EXERCISE AIM:
Copy every line of the entries that has the string "thành" in it.

[Document layout analysis data]
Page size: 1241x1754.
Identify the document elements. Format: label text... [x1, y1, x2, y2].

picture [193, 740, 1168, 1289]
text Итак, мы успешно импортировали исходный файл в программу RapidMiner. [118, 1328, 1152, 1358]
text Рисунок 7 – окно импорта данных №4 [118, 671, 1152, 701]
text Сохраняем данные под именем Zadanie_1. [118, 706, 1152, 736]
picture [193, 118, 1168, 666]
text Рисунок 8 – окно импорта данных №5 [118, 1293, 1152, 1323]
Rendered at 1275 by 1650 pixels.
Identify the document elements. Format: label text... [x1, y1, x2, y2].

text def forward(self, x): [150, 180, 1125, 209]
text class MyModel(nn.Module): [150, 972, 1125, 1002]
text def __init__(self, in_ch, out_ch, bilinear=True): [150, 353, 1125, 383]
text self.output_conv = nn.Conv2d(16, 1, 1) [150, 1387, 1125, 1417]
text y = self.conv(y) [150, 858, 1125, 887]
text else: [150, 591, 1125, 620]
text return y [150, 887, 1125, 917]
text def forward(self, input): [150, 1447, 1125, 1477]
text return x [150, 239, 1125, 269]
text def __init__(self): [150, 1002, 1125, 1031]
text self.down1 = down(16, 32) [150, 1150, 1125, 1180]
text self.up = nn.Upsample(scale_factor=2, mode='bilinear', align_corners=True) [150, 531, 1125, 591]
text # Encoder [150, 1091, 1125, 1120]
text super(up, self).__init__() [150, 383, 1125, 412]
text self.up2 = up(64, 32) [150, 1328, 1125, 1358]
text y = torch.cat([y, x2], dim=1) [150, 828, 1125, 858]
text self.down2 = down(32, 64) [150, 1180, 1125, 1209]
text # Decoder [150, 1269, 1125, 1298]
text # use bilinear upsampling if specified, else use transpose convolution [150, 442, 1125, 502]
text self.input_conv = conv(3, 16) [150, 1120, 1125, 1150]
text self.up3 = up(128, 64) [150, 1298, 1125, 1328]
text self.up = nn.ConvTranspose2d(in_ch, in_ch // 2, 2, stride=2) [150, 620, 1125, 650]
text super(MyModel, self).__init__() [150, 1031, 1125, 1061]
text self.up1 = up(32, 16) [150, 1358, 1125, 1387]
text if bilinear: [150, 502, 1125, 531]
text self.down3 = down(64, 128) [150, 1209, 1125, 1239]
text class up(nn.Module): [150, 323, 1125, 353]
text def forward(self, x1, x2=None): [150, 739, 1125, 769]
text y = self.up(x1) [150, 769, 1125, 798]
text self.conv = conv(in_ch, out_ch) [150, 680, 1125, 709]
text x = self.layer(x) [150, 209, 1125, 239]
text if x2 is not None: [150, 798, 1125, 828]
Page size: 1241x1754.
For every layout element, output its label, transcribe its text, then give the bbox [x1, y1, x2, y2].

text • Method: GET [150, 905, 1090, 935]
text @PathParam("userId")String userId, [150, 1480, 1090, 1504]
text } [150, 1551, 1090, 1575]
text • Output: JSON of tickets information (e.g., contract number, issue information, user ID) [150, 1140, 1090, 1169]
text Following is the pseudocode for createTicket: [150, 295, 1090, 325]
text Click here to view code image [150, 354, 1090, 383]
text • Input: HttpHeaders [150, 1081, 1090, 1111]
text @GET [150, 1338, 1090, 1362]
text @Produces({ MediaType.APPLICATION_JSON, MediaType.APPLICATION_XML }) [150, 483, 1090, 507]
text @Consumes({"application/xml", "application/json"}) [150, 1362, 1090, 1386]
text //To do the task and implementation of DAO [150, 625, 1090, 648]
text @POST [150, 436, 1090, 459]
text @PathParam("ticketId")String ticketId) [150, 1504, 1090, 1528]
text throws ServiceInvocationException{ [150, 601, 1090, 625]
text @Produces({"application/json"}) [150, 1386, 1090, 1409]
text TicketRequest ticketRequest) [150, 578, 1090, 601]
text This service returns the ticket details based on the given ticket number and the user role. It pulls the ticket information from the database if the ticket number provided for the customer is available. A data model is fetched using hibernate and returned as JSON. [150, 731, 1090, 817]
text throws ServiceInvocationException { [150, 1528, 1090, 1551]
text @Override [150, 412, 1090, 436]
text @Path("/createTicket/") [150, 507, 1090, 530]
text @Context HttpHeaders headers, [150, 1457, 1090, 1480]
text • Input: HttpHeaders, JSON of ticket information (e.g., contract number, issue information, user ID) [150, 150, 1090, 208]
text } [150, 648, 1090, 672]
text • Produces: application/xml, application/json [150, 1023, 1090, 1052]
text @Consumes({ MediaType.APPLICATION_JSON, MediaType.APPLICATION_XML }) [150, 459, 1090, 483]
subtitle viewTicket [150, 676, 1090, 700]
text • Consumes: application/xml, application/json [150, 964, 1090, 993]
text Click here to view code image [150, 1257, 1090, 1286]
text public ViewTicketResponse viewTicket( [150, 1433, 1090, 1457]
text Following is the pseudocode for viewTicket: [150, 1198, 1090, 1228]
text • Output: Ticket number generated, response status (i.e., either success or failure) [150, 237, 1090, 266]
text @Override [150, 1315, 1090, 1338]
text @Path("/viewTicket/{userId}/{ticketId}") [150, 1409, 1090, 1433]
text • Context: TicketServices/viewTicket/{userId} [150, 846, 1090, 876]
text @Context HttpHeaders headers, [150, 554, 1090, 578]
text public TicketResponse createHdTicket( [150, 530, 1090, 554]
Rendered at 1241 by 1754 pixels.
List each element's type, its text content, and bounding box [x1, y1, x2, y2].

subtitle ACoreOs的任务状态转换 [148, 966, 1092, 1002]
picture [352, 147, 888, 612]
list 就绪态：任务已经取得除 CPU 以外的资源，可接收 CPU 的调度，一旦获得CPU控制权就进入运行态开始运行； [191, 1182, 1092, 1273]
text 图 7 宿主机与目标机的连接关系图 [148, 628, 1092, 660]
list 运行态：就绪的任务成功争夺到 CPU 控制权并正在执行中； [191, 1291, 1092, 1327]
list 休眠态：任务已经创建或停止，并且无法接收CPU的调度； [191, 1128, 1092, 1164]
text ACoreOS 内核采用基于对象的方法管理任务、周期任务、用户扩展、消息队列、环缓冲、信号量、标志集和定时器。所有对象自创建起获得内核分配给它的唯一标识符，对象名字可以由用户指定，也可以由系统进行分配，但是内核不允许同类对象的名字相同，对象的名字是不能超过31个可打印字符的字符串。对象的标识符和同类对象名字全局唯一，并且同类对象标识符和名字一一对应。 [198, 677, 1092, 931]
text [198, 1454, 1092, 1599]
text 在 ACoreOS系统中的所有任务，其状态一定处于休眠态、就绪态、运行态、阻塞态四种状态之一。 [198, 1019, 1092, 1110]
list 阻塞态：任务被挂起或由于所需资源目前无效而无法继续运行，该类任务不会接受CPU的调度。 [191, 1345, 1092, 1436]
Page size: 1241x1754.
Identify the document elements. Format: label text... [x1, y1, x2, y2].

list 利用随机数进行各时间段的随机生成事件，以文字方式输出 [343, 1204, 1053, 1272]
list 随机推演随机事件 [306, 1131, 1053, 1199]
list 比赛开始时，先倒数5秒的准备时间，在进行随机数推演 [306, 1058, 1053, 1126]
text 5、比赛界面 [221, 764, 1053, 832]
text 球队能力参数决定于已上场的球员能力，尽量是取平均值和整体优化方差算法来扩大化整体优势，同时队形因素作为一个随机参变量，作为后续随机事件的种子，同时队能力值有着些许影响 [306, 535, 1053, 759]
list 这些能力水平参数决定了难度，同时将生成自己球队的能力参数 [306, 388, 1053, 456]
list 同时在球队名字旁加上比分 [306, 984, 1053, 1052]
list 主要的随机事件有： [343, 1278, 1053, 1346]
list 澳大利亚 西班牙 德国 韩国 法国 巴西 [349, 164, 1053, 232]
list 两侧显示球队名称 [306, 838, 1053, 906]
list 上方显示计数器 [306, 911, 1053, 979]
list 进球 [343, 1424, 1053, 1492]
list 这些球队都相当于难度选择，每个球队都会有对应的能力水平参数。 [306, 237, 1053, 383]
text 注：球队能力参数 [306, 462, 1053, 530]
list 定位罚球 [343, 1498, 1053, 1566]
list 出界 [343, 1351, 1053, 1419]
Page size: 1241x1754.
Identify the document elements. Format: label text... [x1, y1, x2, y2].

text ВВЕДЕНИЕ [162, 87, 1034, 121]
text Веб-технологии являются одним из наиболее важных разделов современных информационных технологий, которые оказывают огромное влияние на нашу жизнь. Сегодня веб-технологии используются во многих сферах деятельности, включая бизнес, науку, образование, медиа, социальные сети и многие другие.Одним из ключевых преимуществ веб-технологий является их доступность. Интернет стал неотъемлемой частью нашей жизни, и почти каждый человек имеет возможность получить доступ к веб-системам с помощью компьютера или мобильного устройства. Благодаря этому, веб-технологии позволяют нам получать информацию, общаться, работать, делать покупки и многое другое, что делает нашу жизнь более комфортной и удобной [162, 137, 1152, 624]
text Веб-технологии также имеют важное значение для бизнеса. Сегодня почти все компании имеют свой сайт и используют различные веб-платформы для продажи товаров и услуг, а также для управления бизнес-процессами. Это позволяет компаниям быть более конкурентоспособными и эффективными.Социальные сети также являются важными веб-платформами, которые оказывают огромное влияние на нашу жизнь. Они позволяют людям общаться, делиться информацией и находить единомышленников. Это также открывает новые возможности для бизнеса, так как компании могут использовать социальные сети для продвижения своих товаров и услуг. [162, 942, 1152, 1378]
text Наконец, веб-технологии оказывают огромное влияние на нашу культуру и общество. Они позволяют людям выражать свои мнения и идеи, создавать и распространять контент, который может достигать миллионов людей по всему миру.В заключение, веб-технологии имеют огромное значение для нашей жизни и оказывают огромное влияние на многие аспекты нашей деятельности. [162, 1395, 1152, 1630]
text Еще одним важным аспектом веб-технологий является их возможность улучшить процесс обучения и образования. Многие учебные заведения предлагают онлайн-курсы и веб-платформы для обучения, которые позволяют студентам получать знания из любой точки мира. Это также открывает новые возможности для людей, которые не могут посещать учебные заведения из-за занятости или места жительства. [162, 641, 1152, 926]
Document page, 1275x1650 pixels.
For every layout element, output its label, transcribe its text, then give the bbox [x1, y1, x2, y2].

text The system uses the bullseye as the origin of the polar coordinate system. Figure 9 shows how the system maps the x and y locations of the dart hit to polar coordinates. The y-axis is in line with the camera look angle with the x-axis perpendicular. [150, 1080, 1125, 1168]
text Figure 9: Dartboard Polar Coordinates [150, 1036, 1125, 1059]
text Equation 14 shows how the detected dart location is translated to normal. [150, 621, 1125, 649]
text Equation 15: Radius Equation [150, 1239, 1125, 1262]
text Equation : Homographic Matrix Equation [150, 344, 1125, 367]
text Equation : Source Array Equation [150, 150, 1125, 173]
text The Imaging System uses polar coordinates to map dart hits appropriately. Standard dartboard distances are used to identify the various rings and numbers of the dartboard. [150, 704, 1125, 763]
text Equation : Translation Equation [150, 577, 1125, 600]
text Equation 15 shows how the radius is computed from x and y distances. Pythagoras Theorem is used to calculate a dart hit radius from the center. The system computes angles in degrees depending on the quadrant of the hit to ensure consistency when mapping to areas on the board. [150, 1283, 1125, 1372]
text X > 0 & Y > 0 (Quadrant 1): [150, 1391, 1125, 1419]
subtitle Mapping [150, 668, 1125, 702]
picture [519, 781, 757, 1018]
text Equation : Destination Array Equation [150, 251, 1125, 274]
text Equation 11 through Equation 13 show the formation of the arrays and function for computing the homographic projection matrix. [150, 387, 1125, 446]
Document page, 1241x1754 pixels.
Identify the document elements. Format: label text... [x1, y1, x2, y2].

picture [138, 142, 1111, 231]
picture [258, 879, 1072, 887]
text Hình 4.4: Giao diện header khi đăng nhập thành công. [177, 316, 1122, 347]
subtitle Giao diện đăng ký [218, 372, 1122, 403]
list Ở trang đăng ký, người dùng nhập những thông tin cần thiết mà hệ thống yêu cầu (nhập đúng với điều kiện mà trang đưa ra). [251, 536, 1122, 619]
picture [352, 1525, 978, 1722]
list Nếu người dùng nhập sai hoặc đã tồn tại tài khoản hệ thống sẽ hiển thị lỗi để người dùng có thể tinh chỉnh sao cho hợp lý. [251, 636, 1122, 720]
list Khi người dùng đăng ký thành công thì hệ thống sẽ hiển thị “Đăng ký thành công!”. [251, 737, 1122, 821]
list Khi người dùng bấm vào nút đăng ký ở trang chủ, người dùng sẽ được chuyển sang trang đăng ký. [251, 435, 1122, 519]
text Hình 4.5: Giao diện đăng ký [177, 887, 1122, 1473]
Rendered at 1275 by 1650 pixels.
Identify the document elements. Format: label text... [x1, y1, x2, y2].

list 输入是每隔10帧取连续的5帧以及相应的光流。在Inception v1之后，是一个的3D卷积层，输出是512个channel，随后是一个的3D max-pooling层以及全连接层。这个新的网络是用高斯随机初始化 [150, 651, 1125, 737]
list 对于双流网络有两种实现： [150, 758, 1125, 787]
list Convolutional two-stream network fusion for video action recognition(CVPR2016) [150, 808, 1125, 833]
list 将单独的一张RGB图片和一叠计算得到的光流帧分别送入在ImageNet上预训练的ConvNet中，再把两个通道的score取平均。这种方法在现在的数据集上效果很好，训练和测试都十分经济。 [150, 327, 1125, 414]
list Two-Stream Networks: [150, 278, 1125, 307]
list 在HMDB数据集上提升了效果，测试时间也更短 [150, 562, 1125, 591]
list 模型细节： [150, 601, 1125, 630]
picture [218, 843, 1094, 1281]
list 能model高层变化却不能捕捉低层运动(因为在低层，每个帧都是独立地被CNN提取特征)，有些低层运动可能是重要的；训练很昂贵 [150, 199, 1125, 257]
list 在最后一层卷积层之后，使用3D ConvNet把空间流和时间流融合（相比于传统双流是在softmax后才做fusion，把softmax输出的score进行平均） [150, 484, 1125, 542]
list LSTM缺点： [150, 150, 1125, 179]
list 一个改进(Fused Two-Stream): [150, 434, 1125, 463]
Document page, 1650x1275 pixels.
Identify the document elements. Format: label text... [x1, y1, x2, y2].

SOLUTION TO THIS EXERCISE:
text Hình 4.4: Giao diện header khi đăng nhập thành công. [177, 316, 1122, 347]
list Khi người dùng đăng ký thành công thì hệ thống sẽ hiển thị “Đăng ký thành công!”. [251, 737, 1122, 821]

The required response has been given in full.